(Dataset content)

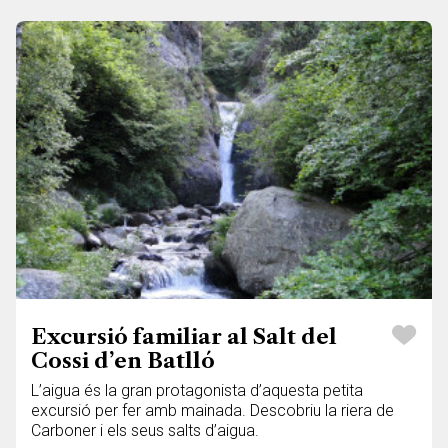
Excursió familiar al Salt del
Cossi d’en Batlló
L’aigua és la gran protagonista d’aquesta petita
excursió per fer amb mainada. Descobriu la riera de
Carboner i els seus salts d’aigua.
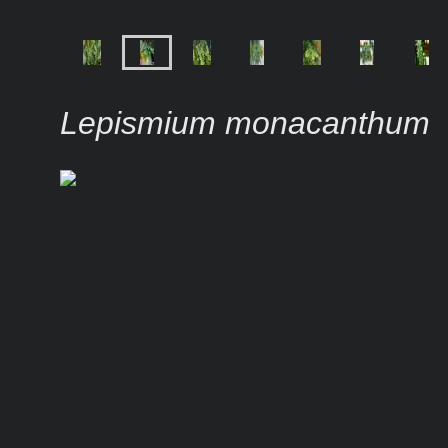
Lepismium monacanthum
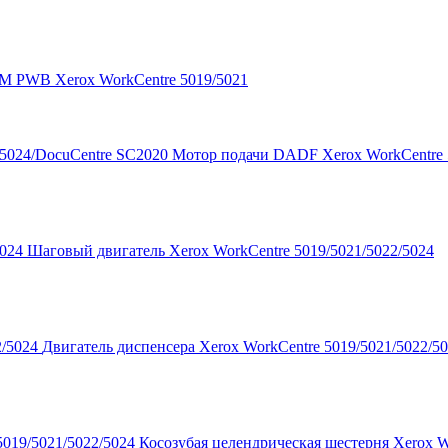
M PWB Xerox WorkCentre 5019/5021
Мотор подачи DADF Xerox WorkCentre 5
Шаговый двигатель Xerox WorkCentre 5019/5021/5022/5024
Двигатель диспенсера Xerox WorkCentre 5019/5021/5022/5
Косозубая целендрическая шестерня Xerox W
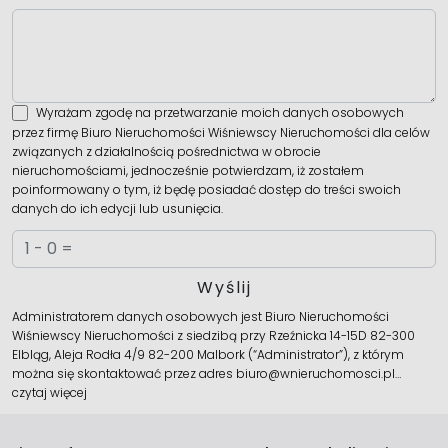
Wyrażam zgodę na przetwarzanie moich danych osobowych
przez firmę Biuro Nieruchomości Wiśniewscy Nieruchomości dla celów
związanych z działalnością pośrednictwa w obrocie
nieruchomościami, jednocześnie potwierdzam, iż zostałem
poinformowany o tym, iż będę posiadać dostęp do treści swoich
danych do ich edycji lub usunięcia.
Administratorem danych osobowych jest Biuro Nieruchomości
Wiśniewscy Nieruchomości z siedzibą przy Rzeźnicka 14-15D 82-300
Elbląg, Aleja Rodła 4/9 82-200 Malbork (“Administrator”), z którym
można się skontaktować przez adres biuro@wnieruchomosci.pl…
czytaj więcej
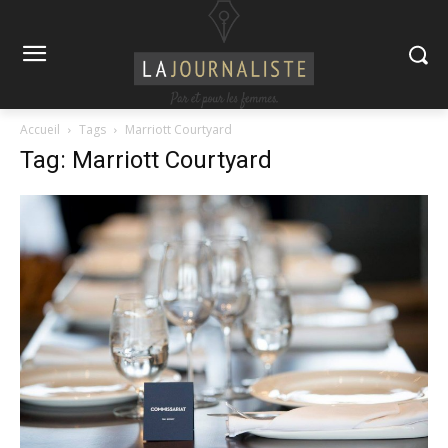
Accueil
Tags
Marriott Courtyard
Tag: Marriott Courtyard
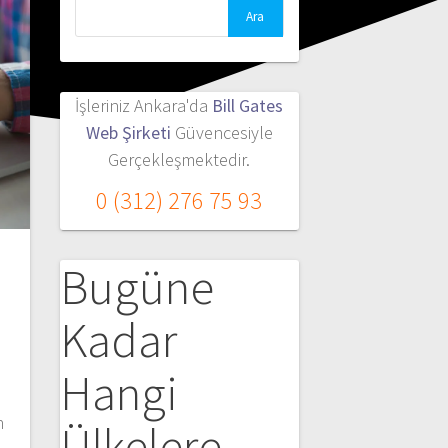
Arama:
İşleriniz Ankara'da
Bill Gates
Web Şirketi
Güvencesiyle
Gerçekleşmektedir.
0 (312) 276 75 93
Bugüne
Kadar
Hangi
n
Ülkelere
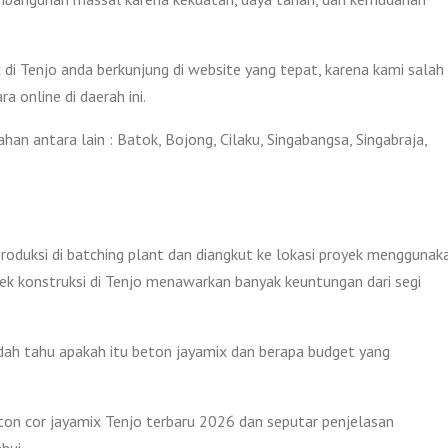
di Tenjo anda berkunjung di website yang tepat, karena kami salah
 online di daerah ini.
n antara lain : Batok, Bojong, Cilaku, Singabangsa, Singabraja,
produksi di batching plant dan diangkut ke lokasi proyek menggunak
ek konstruksi di Tenjo menawarkan banyak keuntungan dari segi
ah tahu apakah itu beton jayamix dan berapa budget yang
eton cor jayamix Tenjo terbaru 2026 dan seputar penjelasan
hui.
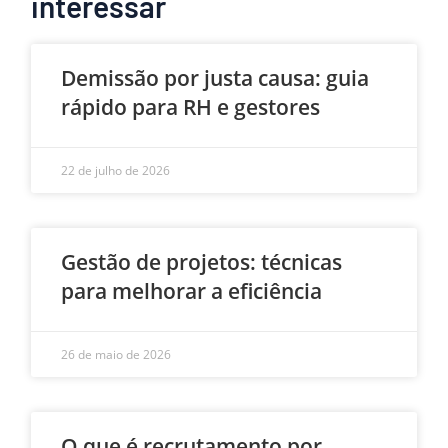
interessar
Demissão por justa causa: guia
rápido para RH e gestores
22 de julho de 2026
Gestão de projetos: técnicas
para melhorar a eficiência
26 de maio de 2026
O que é recrutamento por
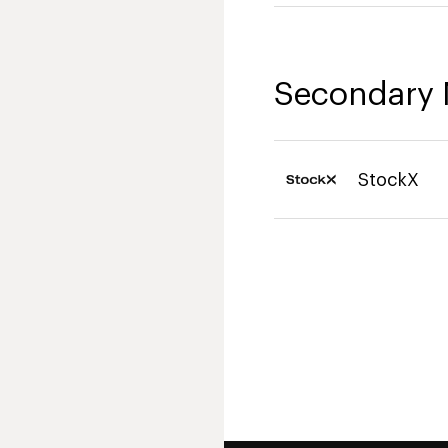
Secondary 
StockX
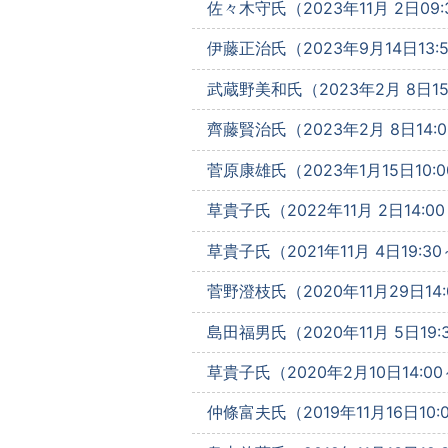
佐々木守氏（2023年11月 2日09:
伊藤正治氏（2023年9月14日13:
武蔵野美和氏（2023年2月 8日15
齊藤賢治氏（2023年2月 8日14:0
菅原康雄氏（2023年1月15日10:0
草貴子氏（2022年11月 2日14:0
草貴子氏（2021年11月 4日19:3
菅野澄枝氏（2020年11月29日14:
島田福男氏（2020年11月 5日19:
草貴子氏（2020年2月10日14:00
仲條富夫氏（2019年11月16日10:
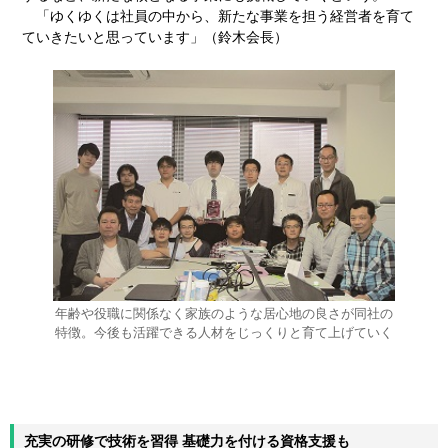
「ゆくゆくは社員の中から、新たな事業を担う経営者を育て
ていきたいと思っています」（鈴木会長）
年齢や役職に関係なく家族のような居心地の良さが同社の
特徴。今後も活躍できる人材をじっくりと育て上げていく
充実の研修で技術を習得 基礎力を付ける資格支援も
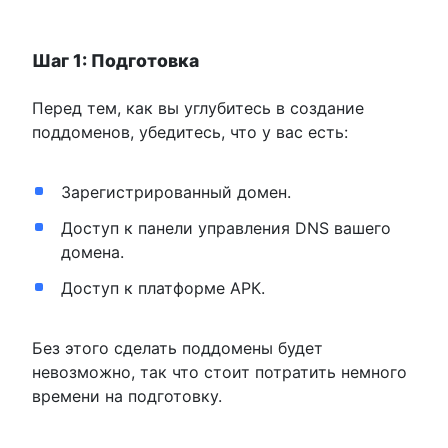
Шаг 1: Подготовка
Перед тем, как вы углубитесь в создание
поддоменов, убедитесь, что у вас есть:
Зарегистрированный домен.
Доступ к панели управления DNS вашего
домена.
Доступ к платформе АРК.
Без этого сделать поддомены будет
невозможно, так что стоит потратить немного
времени на подготовку.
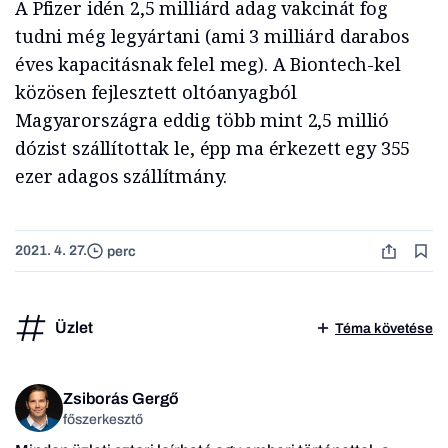
A Pfizer idén 2,5 milliárd adag vakcinát fog
tudni még legyártani (ami 3 milliárd darabos
éves kapacitásnak felel meg). A Biontech-kel
közösen fejlesztett oltóanyagból
Magyarországra eddig több mint 2,5 millió
dózist szállítottak le, épp ma érkezett egy 355
ezer adagos szállítmány.
2021. 4. 27.
perc
Üzlet
Téma követése
Zsiborás Gergő
főszerkesztő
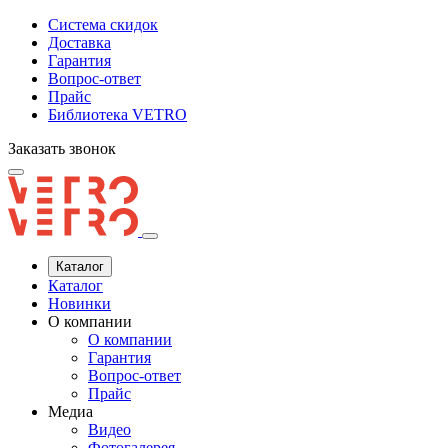
Система скидок
Доставка
Гарантия
Вопрос-ответ
Прайс
Библиотека VETRO
Заказать звонок
Каталог
Каталог
Новинки
О компании
О компании
Гарантия
Вопрос-ответ
Прайс
Медиа
Видео
Фотогалерея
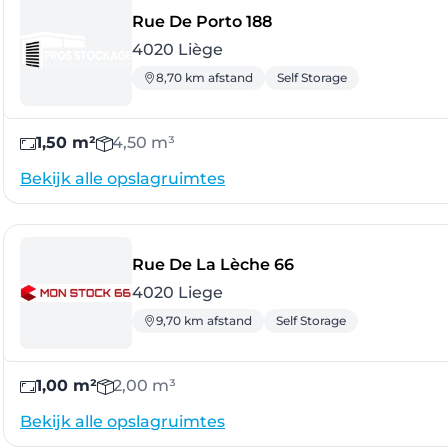
- Liège
Rue De Porto 188
4020 Liège
8,70 km afstand
Self Storage
1,50 m²
4,50 m³
Bekijk alle opslagruimtes
- Liege
Rue De La Lèche 66
4020 Liege
9,70 km afstand
Self Storage
1,00 m²
2,00 m³
Bekijk alle opslagruimtes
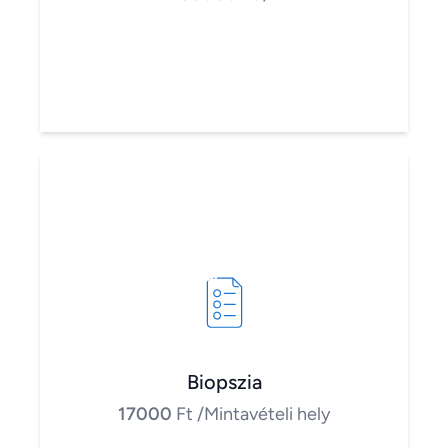
Biopszia
17000
Ft
/Mintavételi hely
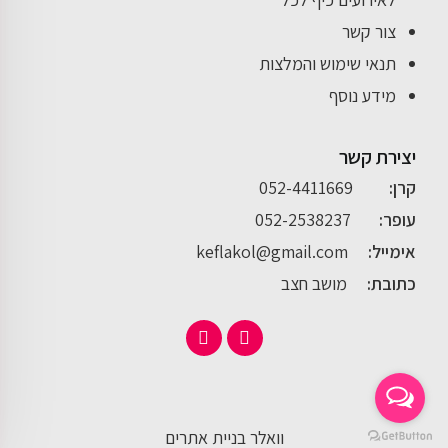
צור קשר
תנאי שימוש והמלצות
מידע נוסף
יצירת קשר
קרן:
052-4411669
עופר:
052-2538237
אימייל:
keflakol@gmail.com
כתובת:
מושב חצב
וואלר בניית אתרים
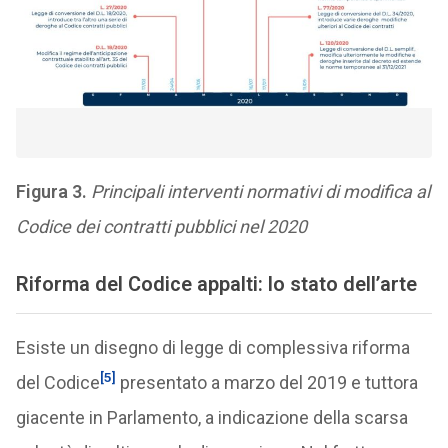
Figura 3.
Principali interventi normativi di modifica al
Codice dei contratti pubblici nel 2020
Riforma del Codice appalti: lo stato dell’arte
Esiste un disegno di legge di complessiva riforma
[5]
del Codice
presentato a marzo del 2019 e tuttora
giacente in Parlamento, a indicazione della scarsa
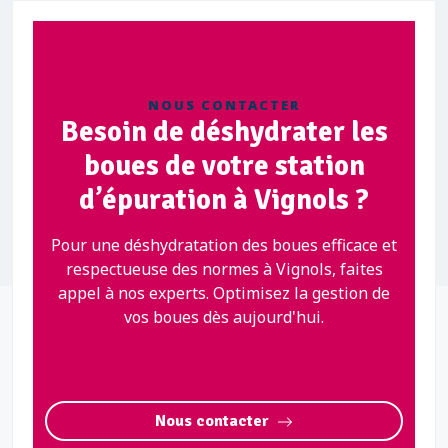
NOUS CONTACTER
Besoin de déshydrater les
boues de votre station
d’épuration à Vignols ?
Pour une déshydratation des boues efficace et
respectueuse des normes à Vignols, faites
appel à nos experts. Optimisez la gestion de
vos boues dès aujourd'hui.
Nous contacter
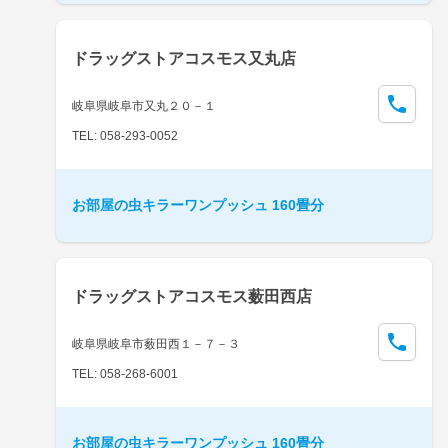
ドラッグストアコスモス又丸店
岐阜県岐阜市又丸２０－１
TEL: 058-293-0052
お部屋の虫キラーワンプッシュ 160畳分
ドラッグストアコスモス薮田西店
岐阜県岐阜市薮田西１－７－３
TEL: 058-268-6001
お部屋の虫キラーワンプッシュ 160畳分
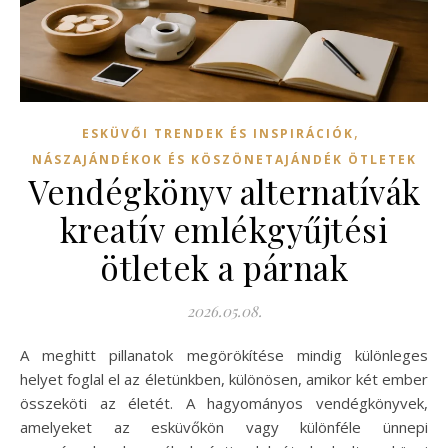
,
ESKÜVŐI TRENDEK ÉS INSPIRÁCIÓK
NÁSZAJÁNDÉKOK ÉS KÖSZÖNETAJÁNDÉK ÖTLETEK
Vendégkönyv alternatívák
kreatív emlékgyűjtési
ötletek a párnak
2026.05.08.
A meghitt pillanatok megörökítése mindig különleges
helyet foglal el az életünkben, különösen, amikor két ember
összeköti az életét. A hagyományos vendégkönyvek,
amelyeket az esküvőkön vagy különféle ünnepi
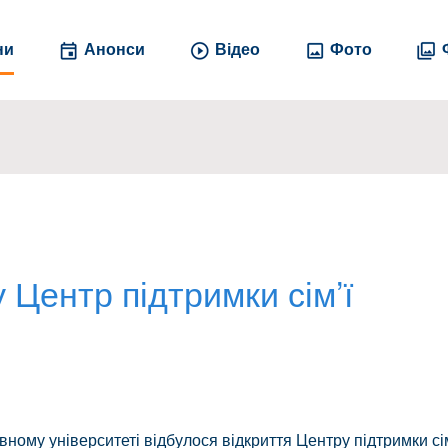
ни
Анонси
Відео
Фото
 Центр підтримки сім’ї
ному університеті відбулося відкриття Центру підтримки сім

(End Dataset content)

*Exercise description:*
Every entry, exactly as written: transcribe it, passing over any pictures.

*Response to this exercise:*
Excursió familiar al Salt del
Cossi d’en Batlló
L’aigua és la gran protagonista d’aquesta petita
excursió per fer amb mainada. Descobriu la riera de
Carboner i els seus salts d’aigua.
Lepismium monacanthum
M PWB Xerox WorkCentre 5019/5021
Мотор подачи DADF Xerox WorkCentre 5
Шаговый двигатель Xerox WorkCentre 5019/5021/5022/5024
Двигатель диспенсера Xerox WorkCentre 5019/5021/5022/5
Косозубая целендрическая шестерня Xerox W
Wyrażam zgodę na przetwarzanie moich danych osobowych
przez firmę Biuro Nieruchomości Wiśniewscy Nieruchomości dla celów
związanych z działalnością pośrednictwa w obrocie
nieruchomościami, jednocześnie potwierdzam, iż zostałem
poinformowany o tym, iż będę posiadać dostęp do treści swoich
danych do ich edycji lub usunięcia.
Administratorem danych osobowych jest Biuro Nieruchomości
Wiśniewscy Nieruchomości z siedzibą przy Rzeźnicka 14-15D 82-300
Elbląg, Aleja Rodła 4/9 82-200 Malbork (“Administrator”), z którym
można się skontaktować przez adres biuro@wnieruchomosci.pl…
czytaj więcej
Accueil
Tags
Marriott Courtyard
Tag: Marriott Courtyard
Arama:
İşleriniz Ankara'da
Bill Gates
Web Şirketi
Güvencesiyle
Gerçekleşmektedir.
0 (312) 276 75 93
Bugüne
Kadar
Hangi
n
Ülkelere
di Tenjo anda berkunjung di website yang tepat, karena kami salah
 online di daerah ini.
n antara lain : Batok, Bojong, Cilaku, Singabangsa, Singabraja,
produksi di batching plant dan diangkut ke lokasi proyek menggunak
ek konstruksi di Tenjo menawarkan banyak keuntungan dari segi
ah tahu apakah itu beton jayamix dan berapa budget yang
eton cor jayamix Tenjo terbaru 2026 dan seputar penjelasan
hui.
interessar
Demissão por justa causa: guia
rápido para RH e gestores
22 de julho de 2026
Gestão de projetos: técnicas
para melhorar a eficiência
26 de maio de 2026
O que é recrutamento por
Secondary 
StockX
佐々木守氏（2023年11月 2日09:
伊藤正治氏（2023年9月14日13:
武蔵野美和氏（2023年2月 8日15
齊藤賢治氏（2023年2月 8日14:0
菅原康雄氏（2023年1月15日10:0
草貴子氏（2022年11月 2日14:0
草貴子氏（2021年11月 4日19:3
菅野澄枝氏（2020年11月29日14:
島田福男氏（2020年11月 5日19:
草貴子氏（2020年2月10日14:00
仲條富夫氏（2019年11月16日10:
「ゆくゆくは社員の中から、新たな事業を担う経営者を育て
ていきたいと思っています」（鈴木会長）
年齢や役職に関係なく家族のような居心地の良さが同社の
特徴。今後も活躍できる人材をじっくりと育て上げていく
充実の研修で技術を習得 基礎力を付ける資格支援も
Шаг 1: Подготовка
Перед тем, как вы углубитесь в создание
поддоменов, убедитесь, что у вас есть:
Зарегистрированный домен.
Доступ к панели управления DNS вашего
домена.
Доступ к платформе АРК.
Без этого сделать поддомены будет
невозможно, так что стоит потратить немного
времени на подготовку.
A Pfizer idén 2,5 milliárd adag vakcinát fog
tudni még legyártani (ami 3 milliárd darabos
éves kapacitásnak felel meg). A Biontech-kel
közösen fejlesztett oltóanyagból
Magyarországra eddig több mint 2,5 millió
dózist szállítottak le, épp ma érkezett egy 355
ezer adagos szállítmány.
2021. 4. 27.
perc
Üzlet
Téma követése
Zsiborás Gergő
főszerkesztő
Система скидок
Доставка
Гарантия
Вопрос-ответ
Прайс
Библиотека VETRO
Заказать звонок
Каталог
Каталог
Новинки
О компании
О компании
Гарантия
Вопрос-ответ
Прайс
Медиа
Видео
Фотогалерея
- Liège
Rue De Porto 188
4020 Liège
8,70 km afstand
Self Storage
1,50 m²
4,50 m³
Bekijk alle opslagruimtes
- Liege
Rue De La Lèche 66
4020 Liege
9,70 km afstand
Self Storage
1,00 m²
2,00 m³
Bekijk alle opslagruimtes
Biopszia
17000
Ft
/Mintavételi hely
צור קשר
תנאי שימוש והמלצות
מידע נוסף
יצירת קשר
קרן:
052-4411669
עופר:
052-2538237
אימייל:
keflakol@gmail.com
כתובת:
מושב חצב
וואלר בניית אתרים
Figura 3.
Principali interventi normativi di modifica al
Codice dei contratti pubblici nel 2020
Riforma del Codice appalti: lo stato dell’arte
Esiste un disegno di legge di complessiva riforma
[5]
del Codice
presentato a marzo del 2019 e tuttora
giacente in Parlamento, a indicazione della scarsa
NOUS CONTACTER
Besoin de déshydrater les
boues de votre station
d’épuration à Vignols ?
Pour une déshydratation des boues efficace et
respectueuse des normes à Vignols, faites
appel à nos experts. Optimisez la gestion de
vos boues dès aujourd'hui.
Nous contacter
ドラッグストアコスモス又丸店
岐阜県岐阜市又丸２０－１
TEL: 058-293-0052
お部屋の虫キラーワンプッシュ 160畳分
ドラッグストアコスモス薮田西店
岐阜県岐阜市薮田西１－７－３
TEL: 058-268-6001
お部屋の虫キラーワンプッシュ 160畳分
,
ESKÜVŐI TRENDEK ÉS INSPIRÁCIÓK
NÁSZAJÁNDÉKOK ÉS KÖSZÖNETAJÁNDÉK ÖTLETEK
Vendégkönyv alternatívák
kreatív emlékgyűjtési
ötletek a párnak
2026.05.08.
A meghitt pillanatok megörökítése mindig különleges
helyet foglal el az életünkben, különösen, amikor két ember
összeköti az életét. A hagyományos vendégkönyvek,
amelyeket az esküvőkön vagy különféle ünnepi
ни
Анонси
Відео
Фото
 Центр підтримки сім’ї
ному університеті відбулося відкриття Центру підтримки сім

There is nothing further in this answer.